Chon (Chan) feels personally responsible for the kidnapping of the lovely Princess Pei Pei (Liu), so he accompanies the group of imperial guards who leave China for America in order to bring her back. Roy (Wilson) is an outlaw, albeit not a very good one, who just so happens to cross Chon's path in Nevada. Chon wants the princess. Roy wants the gold being used for ransom...and yeah, well, he wants the princess too. Can the two of them, one from the East, one from the West, put aside their differences and work together? Or will they be killed by any of a number of perils they will face?
Yes, I know what you're thinking--couple Jackie Chan with a funny but incompatible sidekick and watch the laughs fly and the money roll in. It sure happened with Rush Hour, why not now? Well, that's a good question, but Touchstone can relax: because this film works. This one, other than Jackie's over-the-top action/stunt sequences (which do not in the least disappoint, have no fear), seems to be at opposites with the Chan/Tucker combination. Cops in the first film, misunderstood outlaws in this one. Tucker's motormouth in the first film, Wilson's slightly charming, slightly goofy demeanor in this one.

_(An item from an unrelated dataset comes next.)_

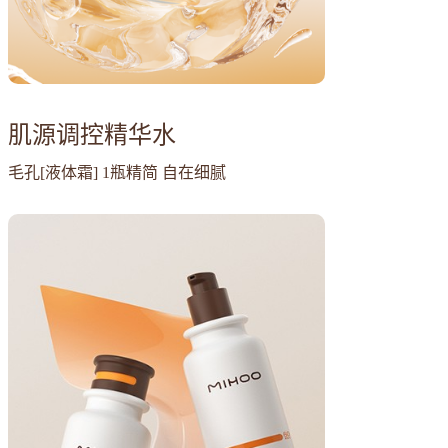
肌源调控精华水
毛孔[液体霜] 1瓶精简 自在细腻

In fact, this film seems to be one that others should sit down and watch--perhaps they could learn from them. Where Wild Wild West leaned entirely on humor about race, this film jokes on Native Americans, whites, blacks, Jews and more--and I never felt as though it were forced or (as in West) just flat unfunny. While we're on the subject, Romeo Must Die should learn from this how to have long stretches between kick-ass fight sequences not seem like they're quite so long. This is done with--God forbid--likable characters with decent situations and dialogue.
Okay, enough with the comparisons. Chan is in fine form, with some of the best fight sequences I've seen him accomplish. Wilson is an excellent choice for his role, rambling on and on endlessly (even internally during a showdown). The two share the screen well and it was easy to believe their shaky partnership. Lucy Liu isn't given much to do here, although she gets some good kicks off that shows the Charlie's Angels movie might be worth catching after all.
The script and direction are fine as well, giving plenty of western genre homages that, if you're well versed with the classics, will have you roaring--and the title is just the beginning. All in all, it's a fun little flick that Chan or western buffs should go check out at a matinee. All others should consider their wallet, as we've classified it here as a rental.